The report calls for an expansion of the personal health budgets programme and backs the creation of a stretch target of one million of the 15 million people living with long term conditions to be holding personalised budgets by 2025.
Longer term restructuring
The report is clear that payment systems need to move towards rewarding outcomes rather than volume of activity. Local systems should be given the power to determine their own internal contractual mechanisms, choosing episodic reimbursement, block-style contract or capitated budgets – but the focus should be on outcomes, with the majority defined at a national level. This reflects the ‘national system’ nature of the NHS and protects against ‘postcode lotteries’.
But it also avoids separate STPs and systems spending time and money defining broadly the same outcomes. Local systems would then be able to supplement contracts with local priorities.
Accountability would also need to move to being based on the delivery of system outcomes, rather than institutionally driven targets. The tariff would still be needed under these proposals, but its role would be more limited – providing a basis for payments between systems, for benchmarking and to support the move to capitation-based budgets.
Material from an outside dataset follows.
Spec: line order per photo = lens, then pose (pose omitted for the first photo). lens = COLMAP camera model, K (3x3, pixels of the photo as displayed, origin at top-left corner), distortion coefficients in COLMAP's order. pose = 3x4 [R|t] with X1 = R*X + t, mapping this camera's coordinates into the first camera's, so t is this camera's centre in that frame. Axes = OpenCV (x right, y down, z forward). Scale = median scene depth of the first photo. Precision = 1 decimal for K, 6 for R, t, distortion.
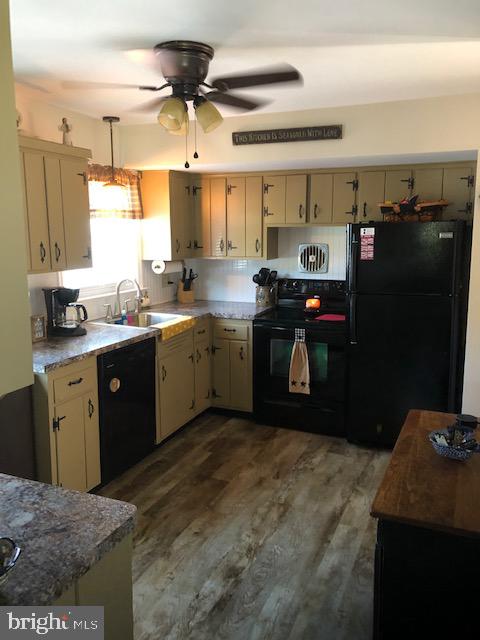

The report lends its voice to calls for full integration of health, social care and public health budgets within a health economy – highlighting difficulties with the current lack of ringfenced social care funding and reducing public health grants. The report suggests this could require significant legislative change or could build on existing section 75 agreements. The report recognises that tensions between free healthcare services and partly means-tested social care would still remain. But bringing budgets under a common leadership would reduce difficulties.
Any long-term financial settlement for the NHS should be replicated within systems, the report says. This would enable systems to plan and invest for the long term. Although the service has moved towards indicative five-year allocations and a ‘1+1’ planning approach, committed funding has consistently remained short term. This does not fit with the goal of investing in the prevention of illness, which has a longer term payback in terms of patient outcomes and cost. If the service is given a five-year plan when new funds are announced, this should translate to five-year allocation plans for local systems, the report says.
The report also calls for a ‘detailed assessment’ of how financial incentives for front-line and management staff could be used to improve cross-organisation working.